The first competitive match at the Abbey, a 5-4 defeat by Histon Institute in the FA Cup, was on 3 September 1932, with the first goal scored by Harvey Cornwell. Following that defeat, the first season at the Abbey progressed in similar fashion. United finished third in the Cambs Premier League and were knocked out of all cup competitions at the first time of asking. The season also included Abbey's record away defeat, by 11-4, at Wisbech Town.
But the 1933/34 season saw a return to winning ways, with the Abbey winning the Creake Charity Shield once more and finishing runners-up in the Cambs Premier League and the Cottenham Nursing Cup. Not only did that season see the opening of the club's first grandstand and the first silverware for two years, it also brought about the first meeting with Cambridge Town at first-team level.
There was bad feeling between the two clubs because the Town regularly 'stole' the Abbey's best players, being in a position to offer them jobs at a time of high unemployment. The two clubs met at Milton Road on 1 October 1933 in the First Qualifying Round of the FA Amateur Cup, but despite the Abbey players' keen desire to put on a good show, Town ran out 9-1 winners.
Compared to previous seasons, silverware in the five years between 1934/35 and 1938/39 was sparse, although the Creake Charity Shield was won twice (in 1936 and 1939) and the Soham Nursing Cup once (1938). Two matches from this period, both against Haddenham, stand out.
The 1936 Cottenham Nursing Cup semi-final was played in front of more than 2,000 people at Cottenham. The great interest the fixture provoked was probably due to the fact that Haddenham had won every one of their previous 19 matches and an upset was anticipated. The game finished 3-3 at full time but Haddenham went on to win 5-3 in extra time.

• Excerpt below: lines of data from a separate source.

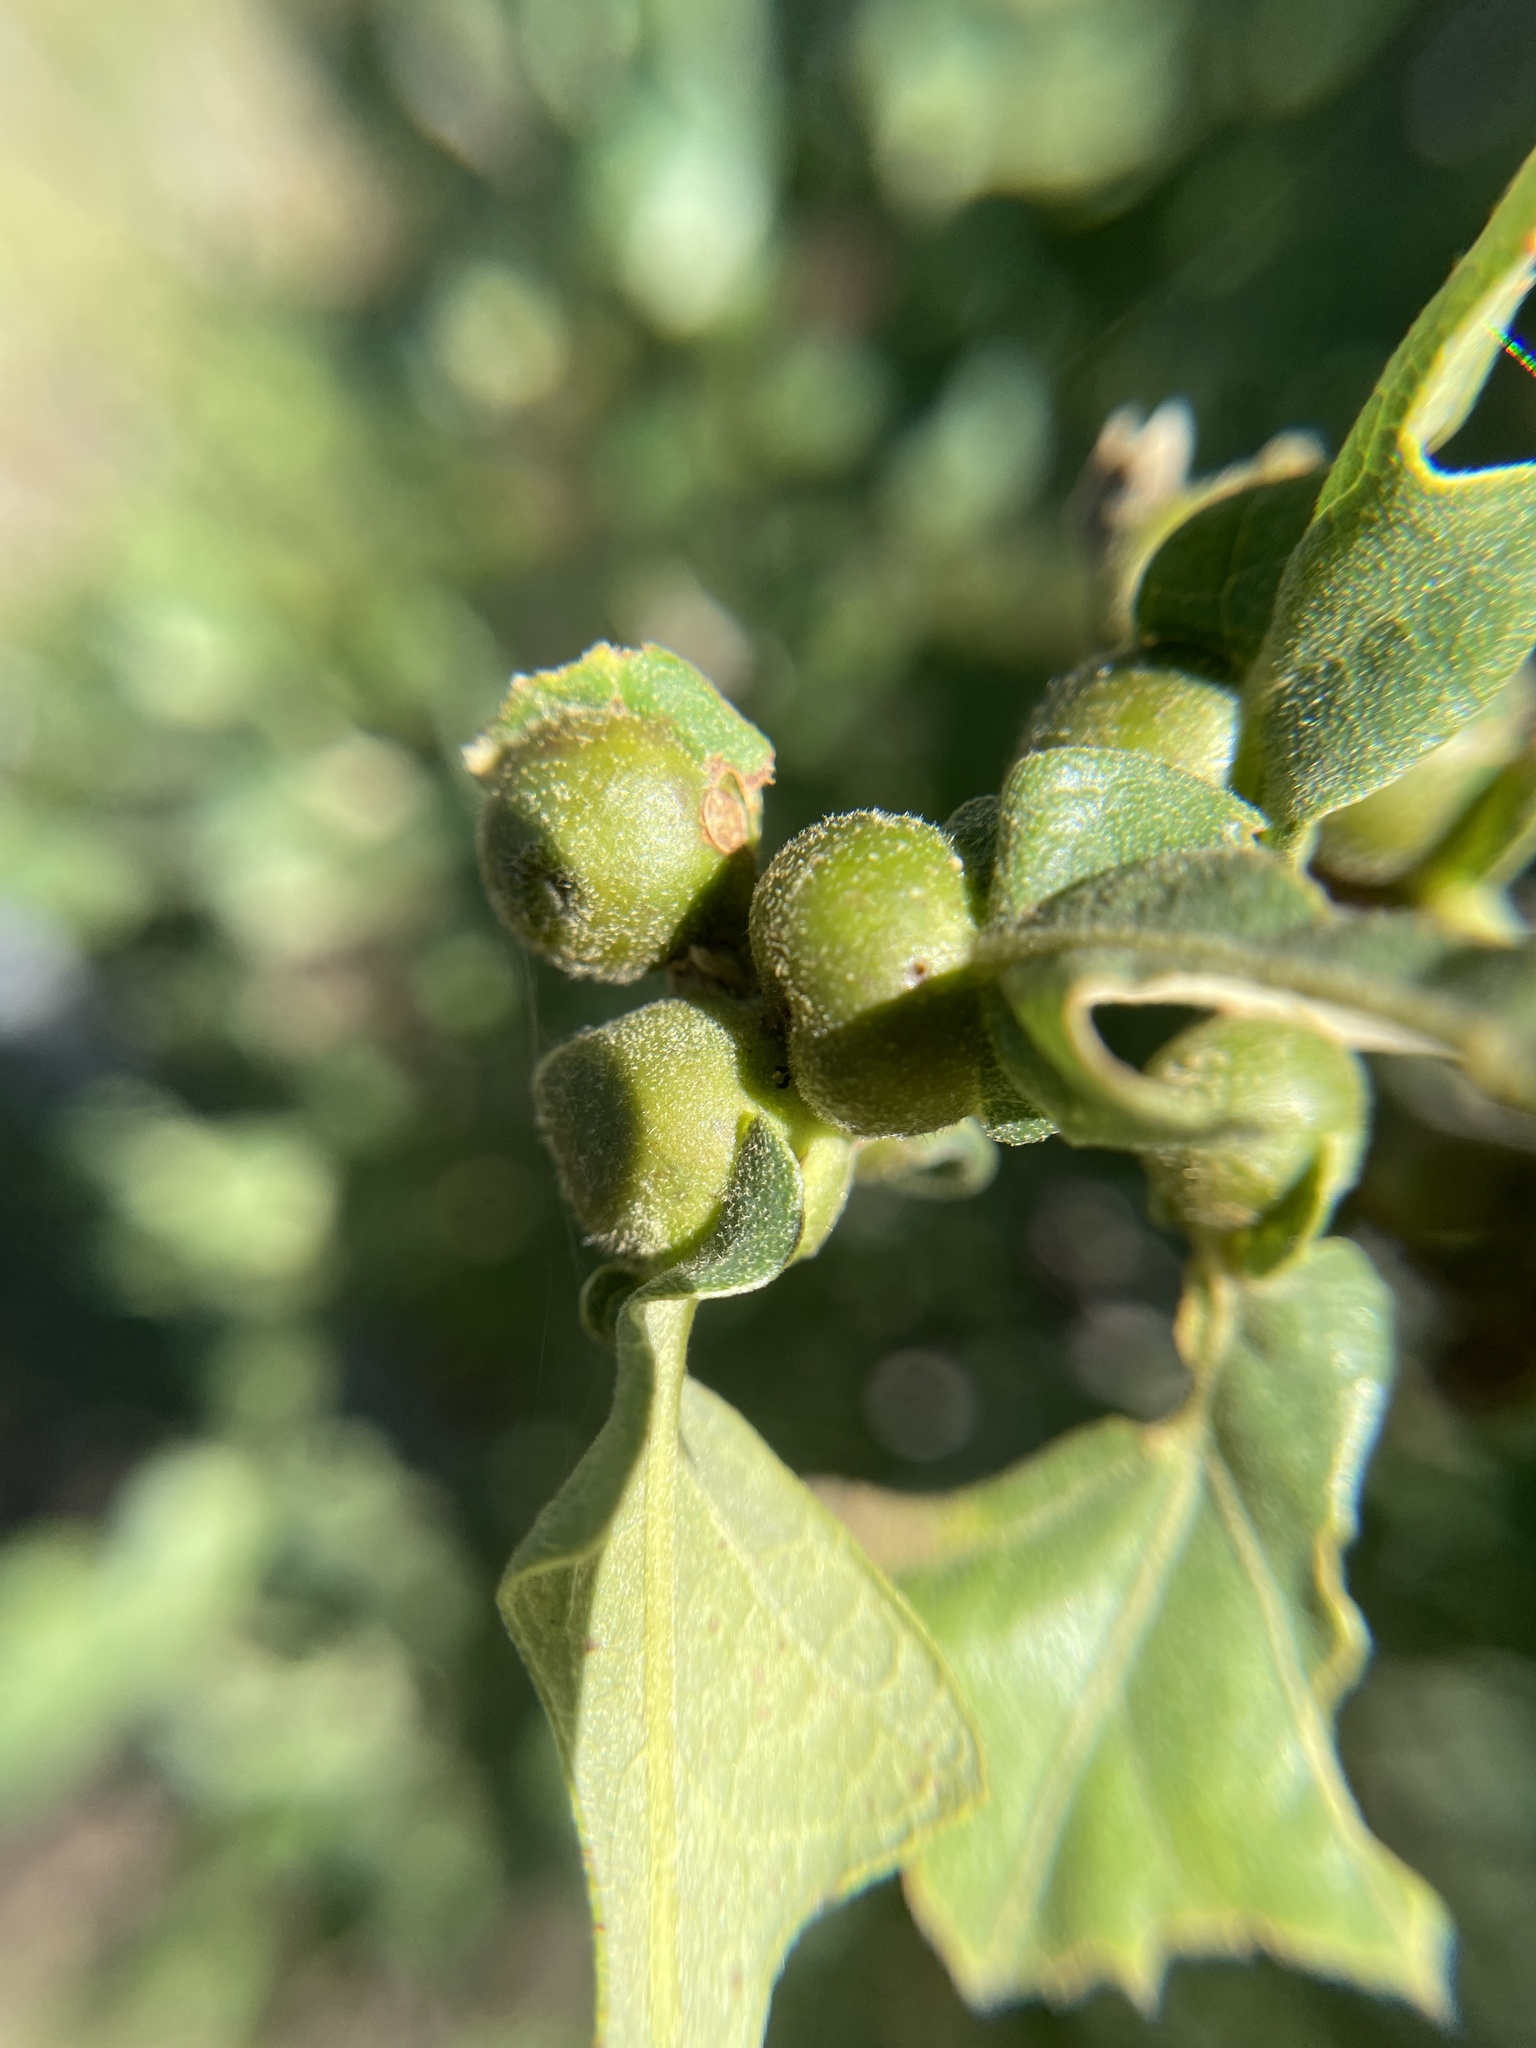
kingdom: Animalia
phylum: Arthropoda
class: Insecta
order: Hymenoptera
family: Cynipidae
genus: Andricus
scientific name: Andricus
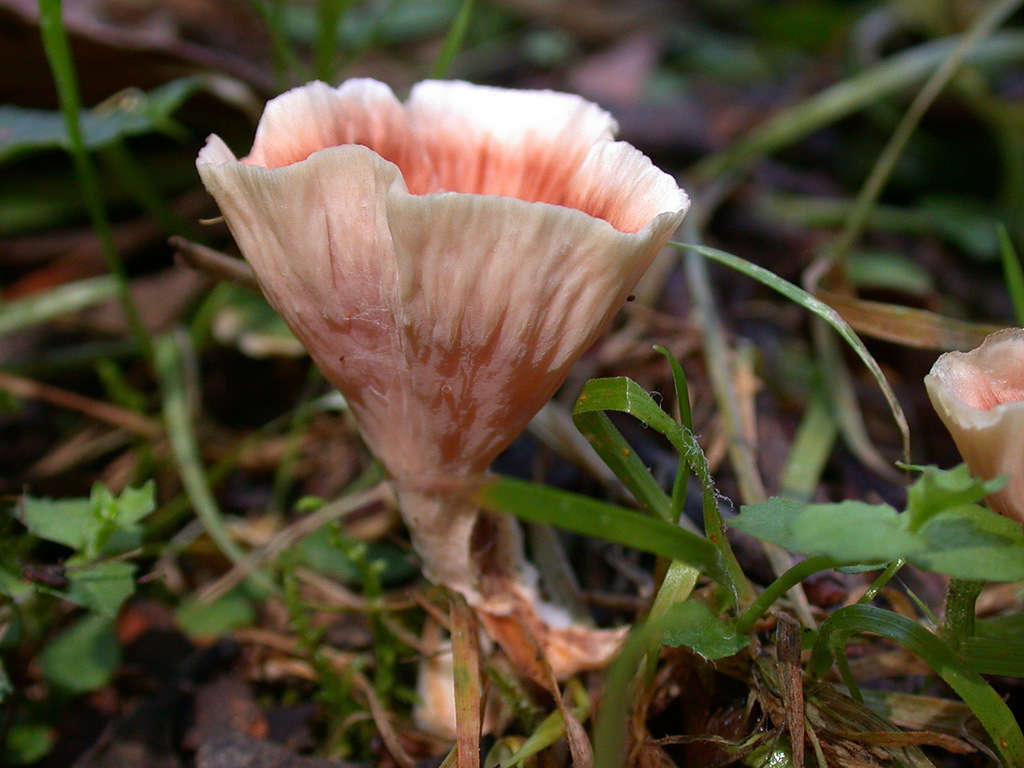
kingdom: Fungi
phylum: Basidiomycota
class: Agaricomycetes
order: Polyporales
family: Podoscyphaceae
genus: Podoscypha
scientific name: Podoscypha petalodes
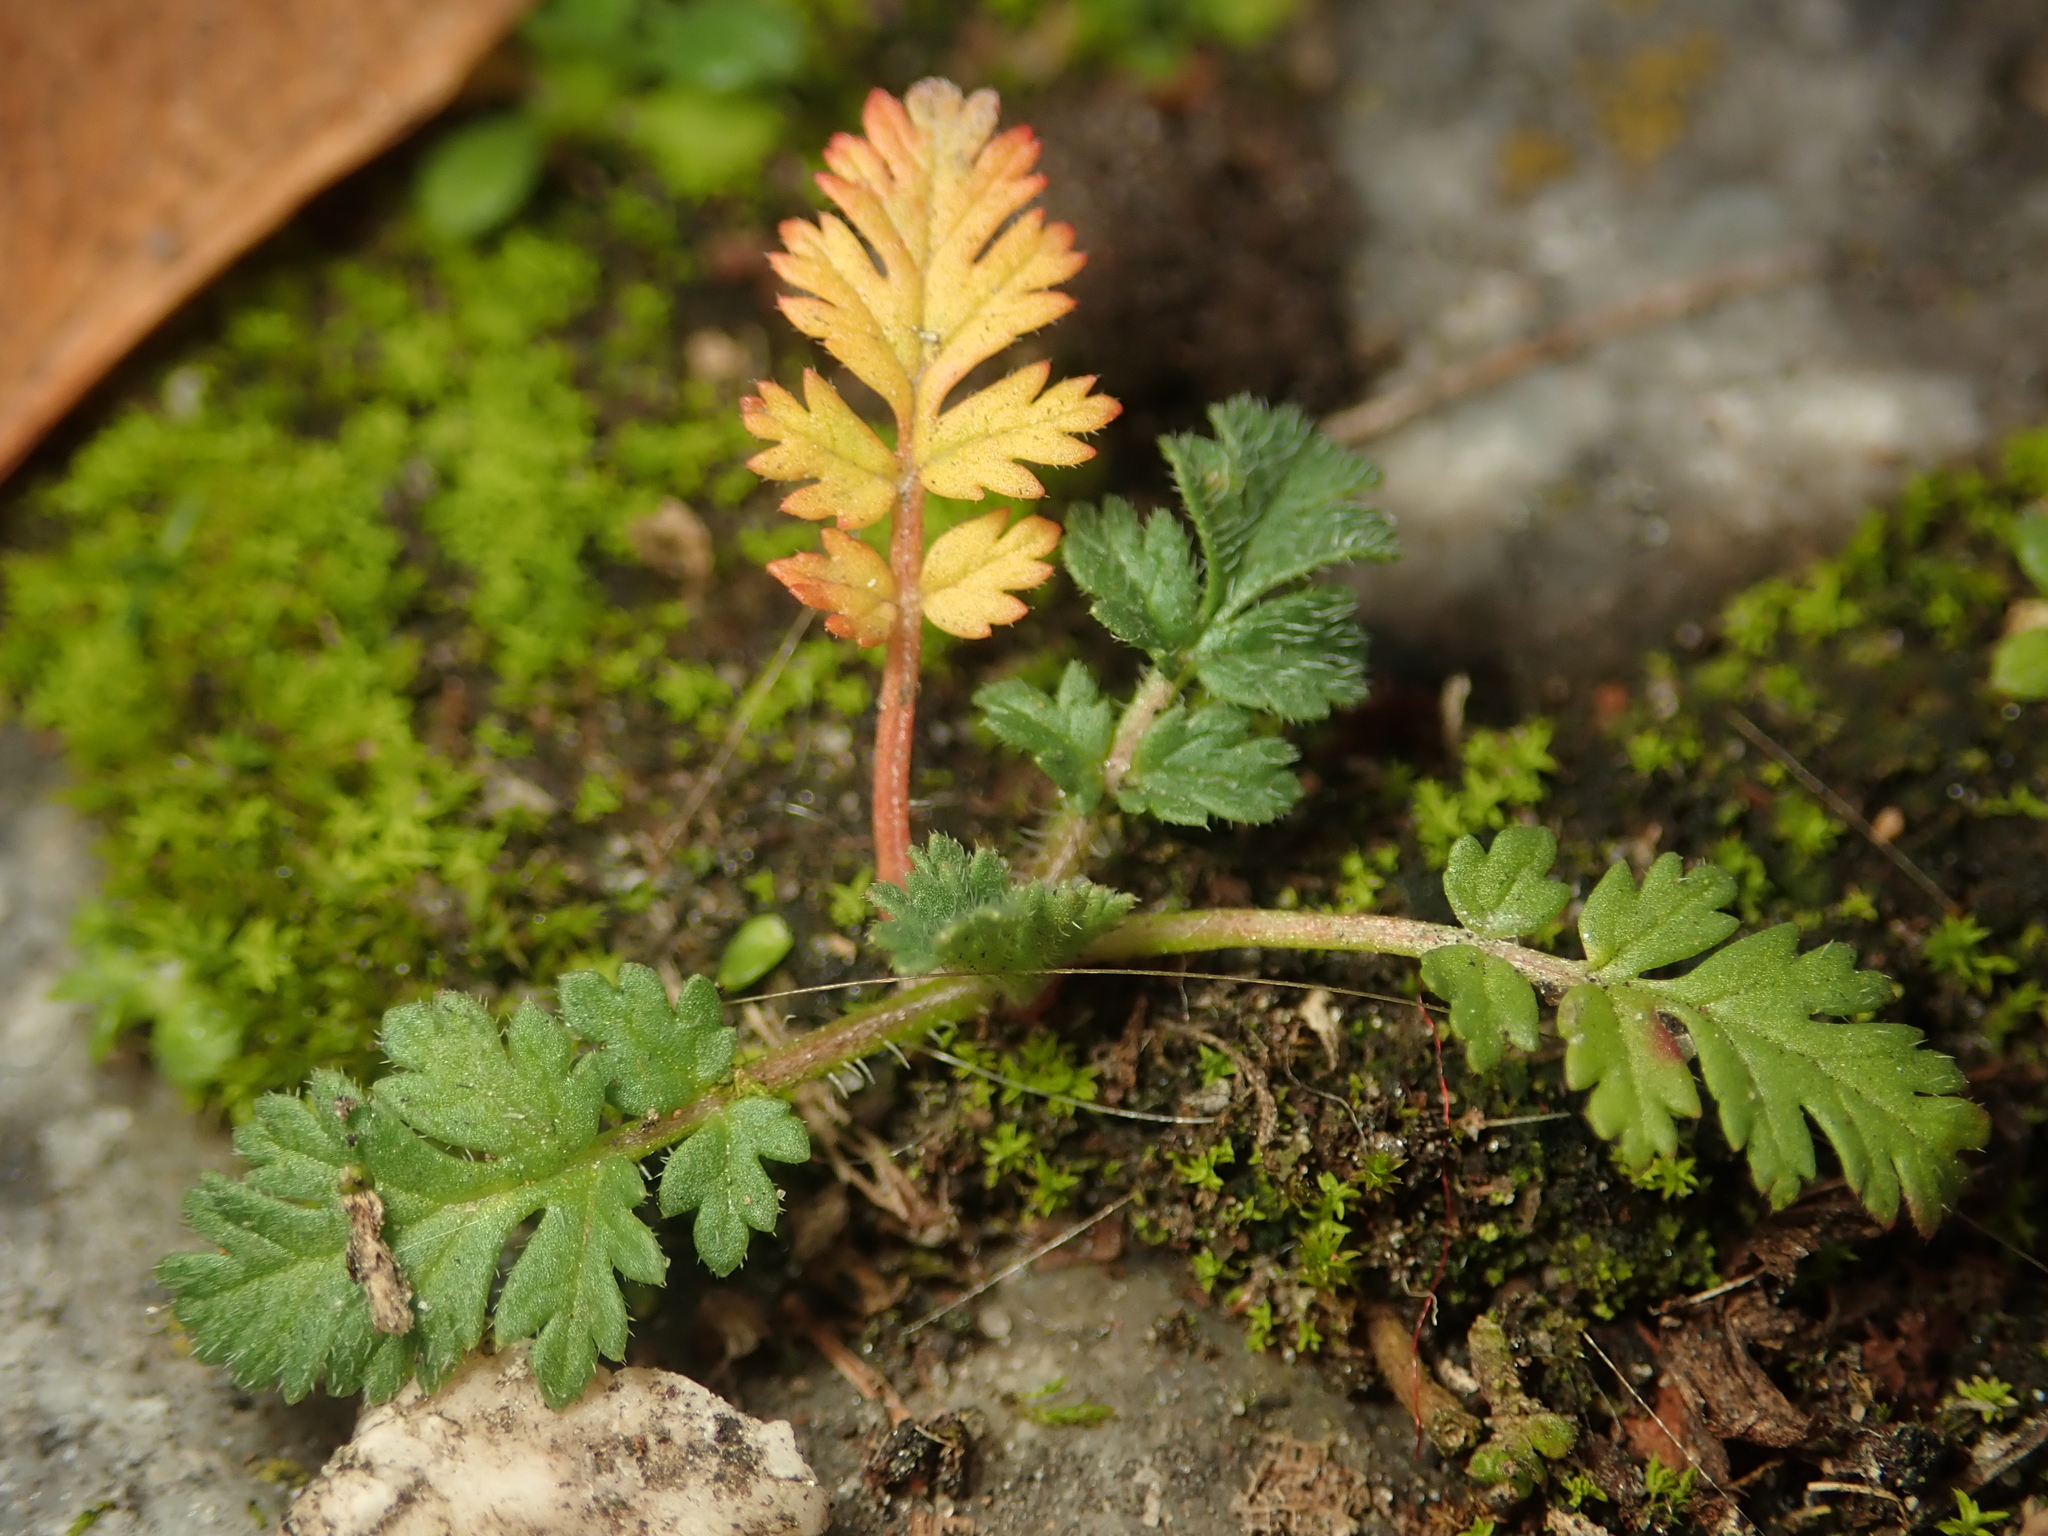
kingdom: Plantae
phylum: Tracheophyta
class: Magnoliopsida
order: Geraniales
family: Geraniaceae
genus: Erodium
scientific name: Erodium cicutarium
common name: Common stork's-bill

Three years later it was the semi-final of the Creake Charity Shield that provided the thrills. Shortly after half-time in the match, played at Ely City's ground on 25 March 1939, the Abbey were leading by 7-2. After Haddenham had missed a penalty, their injured goalkeeper left his goal to play as an outfield player and with his help they staged a remarkable fightback and ended up losing just 7-6.
Henry Clement Francis died in 1939 after a 20-year term as President. Abbey United's club officers were summoned to a meeting with his solicitors and told that the ground had been left in trust to the Mayor of Cambridge, the Vicar of Fen Ditton and the District Nursing Association, to be used for the playing of football by Abbey United (paying a nominal rent of half a crown a year) and grazing. In those days only very wealthy sports clubs had mechanical means of cutting grass, so sheep were left to graze on the pitch all day on the Friday. Committee members would clear the pitch of droppings the following morning.